MATLAB Clauset Codes

After spending a week staring at a computer screen filled with numbers and strange codes, I have gotten a good handle on the MATLAB Clauset codes we are using to analyze blinking traces. Aaron Clauset created 3 MATLAB programs to fit blinking data with a probability distribution function and then asses the accuracy of this fitting. A power law distribution has commonly been seen across literature as potential probability distribution function for blinking traces. Because of this, the Clauset codes focus on the power law.

The two parameters alpha and x-min are focused on through out the calculations. X-min is determined to find the minimum value of x which most likely fit a power law. Alpha is the exponent in the power law equation. The program first selects every possible value of x-min (which is every unique value of x) and calculates the corresponding alpha value using maximum likelihood estimation. For every pair of x-min and alpha, a D-value is calculated. The D-value represents the deviation of the data from the model, in which a D-value equal to zero represents a perfect fit. The final parameters for the power law fit function are the x-min and alpha pair with the lowest D-value.

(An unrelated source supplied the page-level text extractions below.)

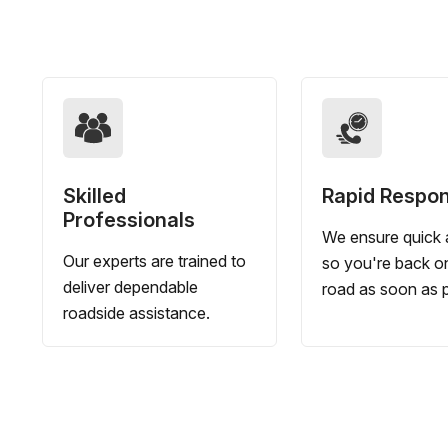
Skilled
Rapid Respo
Professionals
We ensure quick a
Our experts are trained to
so you're back o
deliver dependable
road as soon as p
roadside assistance.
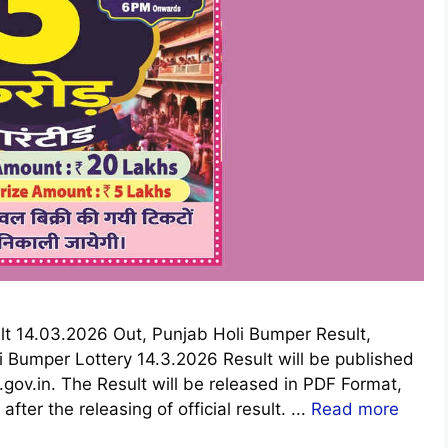
lt 14.03.2026 Out, Punjab Holi Bumper Result,
i Bumper Lottery 14.3.2026 Result will be published
ov.in. The Result will be released in PDF Format,
fter the releasing of official result. ...
Read more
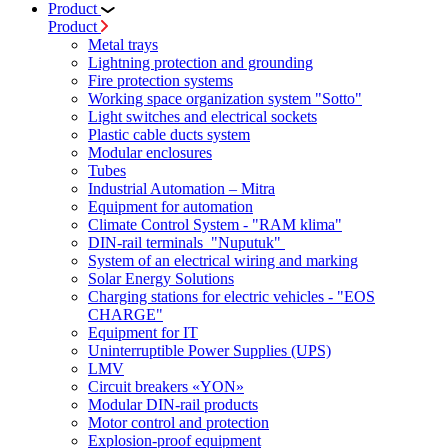
Product
Product
Metal trays
Lightning protection and grounding
Fire protection systems
Working space organization system "Sotto"
Light switches and electrical sockets
Plastic cable ducts system
Modular enclosures
Tubes
Industrial Automation – Mitra
Equipment for automation
Climate Control System - "RAM klima"
DIN-rail terminals "Nuputuk"
System of an electrical wiring and marking
Solar Energy Solutions
Charging stations for electric vehicles - "EOS
CHARGE"
Equipment for IT
Uninterruptible Power Supplies (UPS)
LMV
Circuit breakers «YON»
Modular DIN-rail products
Motor control and protection
Explosion-proof equipment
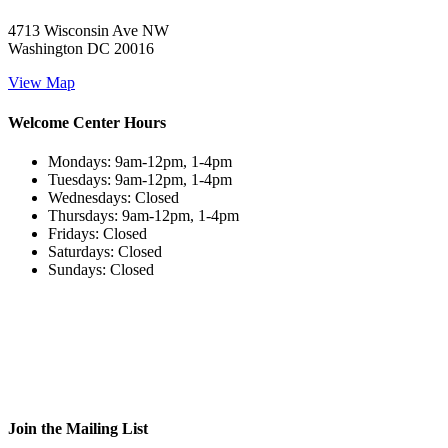
4713 Wisconsin Ave NW
Washington DC 20016
View Map
Welcome Center Hours
Mondays: 9am-12pm, 1-4pm
Tuesdays: 9am-12pm, 1-4pm
Wednesdays: Closed
Thursdays: 9am-12pm, 1-4pm
Fridays: Closed
Saturdays: Closed
Sundays: Closed
Join the Mailing List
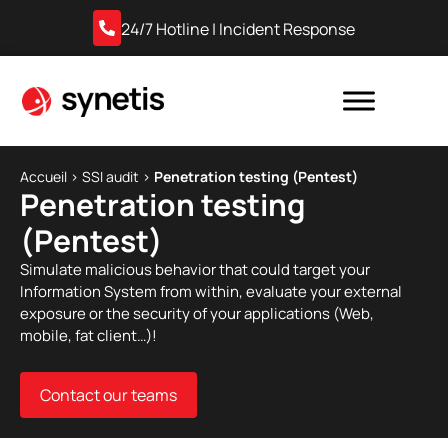
24/7 Hotline | Incident Response
Accueil
›
SSI audit
›
Penetration testing (Pentest)
Penetration testing
(Pentest)
Simulate malicious behavior that could target your
Information System from within, evaluate your external
exposure or the security of your applications (Web,
mobile, fat client…)!
Contact our teams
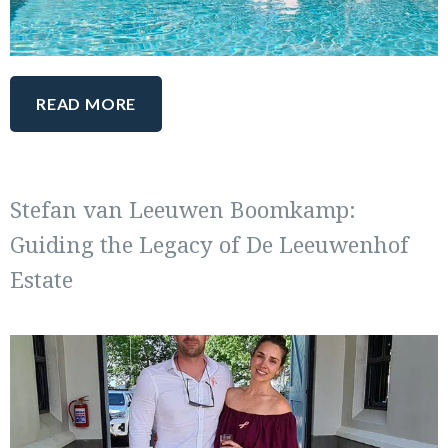
READ MORE
Stefan van Leeuwen Boomkamp:
Guiding the Legacy of De Leeuwenhof
Estate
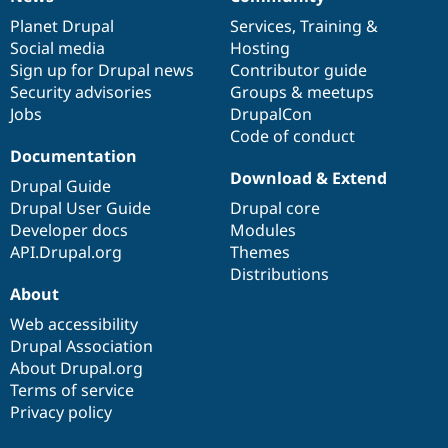
News
Our
Documentation
Drupal
Governance
items
Planet Drupal
community
code
of
Services
,
Training
&
Social media
base
community
Hosting
Sign up for Drupal news
Contributor guide
Security advisories
Groups & meetups
Jobs
DrupalCon
Code of conduct
Documentation
Download & Extend
Drupal Guide
Drupal User Guide
Drupal core
Developer docs
Modules
API.Drupal.org
Themes
Distributions
About
Web accessibility
Drupal Association
About Drupal.org
Terms of service
Privacy policy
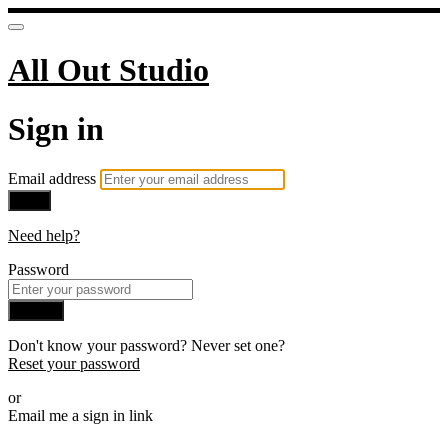
All Out Studio
Sign in
Email address
Next
Need help?
Password
Sign in
Don't know your password? Never set one?
Reset your password
or
Email me a sign in link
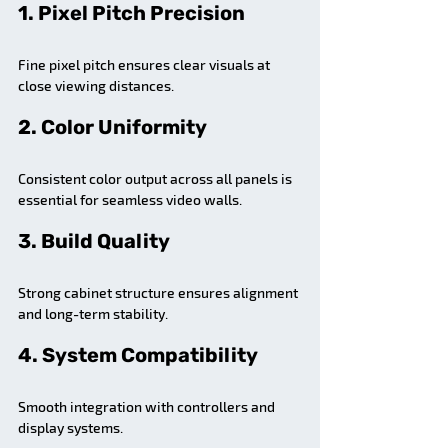
1. Pixel Pitch Precision
Fine pixel pitch ensures clear visuals at 
close viewing distances.
2. Color Uniformity
Consistent color output across all panels is 
essential for seamless video walls.
3. Build Quality
Strong cabinet structure ensures alignment 
and long-term stability.
4. System Compatibility
Smooth integration with controllers and 
display systems.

The second program allows us to create a a visual representation of this fit by producing a histogram. The raw data is plotted on a time duration vs (1-CDF) graph. The CDF is the probability of x less than Xi occurring; the sum of data points less than Xi divided by the total number of data points. Using the xmin and alpha values previously calculated, all values of x greater than or equal to x-min are plugged into the power law fit function; the resulting line is plotted against the raw data. This allows us to have a visual representation of how well the power law fits to the raw data, and how much data is disregarded due to the value of x-min (Fig.1).

The final part of the program assess the accuracy of the power law fit function. Although a fit function was calculate, this does not necessarily mean it is a good fit, it is simply the best fit power law function. The Clauset codes produce a P-value which essentially represents the goodness of fit. A p-value less than .05 rejects the power law as a good fit to the data. The p-value is calculated by producing synthesized data sets. X values greater than x-min from the raw data are plugged into the power law fit function to produce a new set of x(synth) values. X values less than x-min are chosen randomly and included in the synthesized data sets. Each synthesized data set then goes through the process from the beginning, finding a new best fit function and new D -value. The p-value is then a comparison of the new D-value to the original D-value from the raw data. Precision of the P-value increases with an increase in the number of synthesized data sets produced.

Now that we understand how to analyze the data, the next step is to analyze the data less than x-min that is left out in the power law fit calculations in the Clauset codes. This will require a new code and maybe even a different program from MATLAB. I am also starting to collect blinking traces of Rhodamine 6 G, a molecular similar to Rhodamine B. This means I start over and find 100 more molecules. Between that and researching new ways to analyze what data currently have, I will be very busy these next few weeks.